The present findings demonstrate that all the models, after thorough convergence of the NWTs and use of the focusing methodology, show very good performance in simulating the propagation of the wave group. This shows that the nonlinear near-resonant interactions and the bound wave interactions up to 5^th order are captured accurately. Especially impressive was the performance of the weakly nonlinear solvers, SWASH and HOS-NWT, clearly demonstrating that they can simulate high order nonlinear wave-wave interactions with accuracy. The best comparison with the experimental results was observed for OpenFOAM, achieving practically absolute agreement with the experiment at the crest elevation. However, it is interesting to observe that this excellent agreement stems to an extent from intercancellation of the individual nonlinear harmonics that are all overpredicted by OpenFOAM. In fact, it was shown that SWASH and HOS-NWT may provide a more accurate simulation of the individual harmonics, which, for certain types of studies, e.g., overtopping [64,65], may be important. Thus, the present results show that, for wave propagation, CFD two-phase models is not necessarily the gold standard in numerical modelling. This is a very important aspect to take into account when using CFD models to validate other numerical models. A possible explanation for this observation is that SWASH and HOS-NWT are numerical models specifically developed to simulate waves, while OpenFOAM is a more general modelling CFD platform that was only adapted to simulate waves using appropriate boundary conditions. Also, the complication of solving for two-phase fluid flows in OpenFOAM may be a source of error that should not be factored out.
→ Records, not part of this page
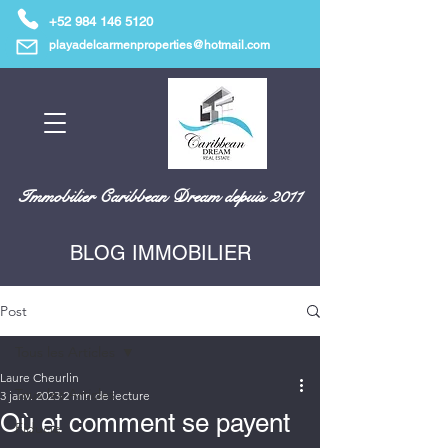
+52 984 146 5120
playadelcarmenproperties@hotmail.com
Immobilier Caribbean Dream depuis 2011
BLOG IMMOBILIER
Post
Tous les Articles
Laure Cheurlin
Tous les Articles
3 janv. 2023
2 min de lecture
Où et comment se payent
Fiducie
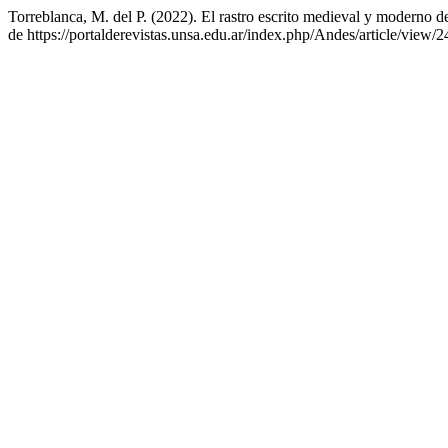
Torreblanca, M. del P. (2022). El rastro escrito medieval y moderno
de https://portalderevistas.unsa.edu.ar/index.php/Andes/article/view/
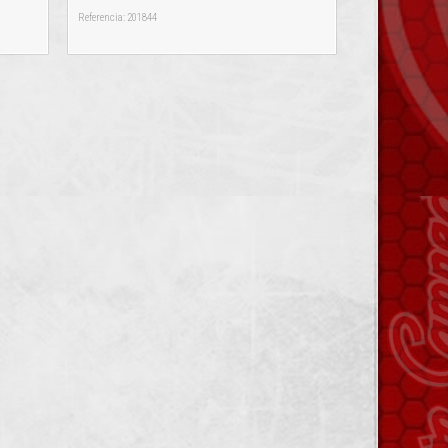
Referencia: 201844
To confirm these findings and be able to identify credibly the sources of the errors, other suitable solvers can be used that employ similar equations and modelling approaches as these of the present work [66,67].

The next future step in order to establish a robust validation for studying extreme waves numerically using the present methods is to compare the three models with results for the kinematics under steep focused wave groups from analytical solutions [68] or experiments [69,70]. This will set the basis for further studying the loading on structures with a design wave that will be representative of a steep extreme wave event. Already however, the present findings open the possibility for coupling of the models, for example combination of PFT for the far field propagation and CFD near the examined structure [16,71], or for using SWASH and HOS-NWT for preliminary investigations and a computationally efficient correction of the phases and amplitudes of the wave group using the focusing methodology.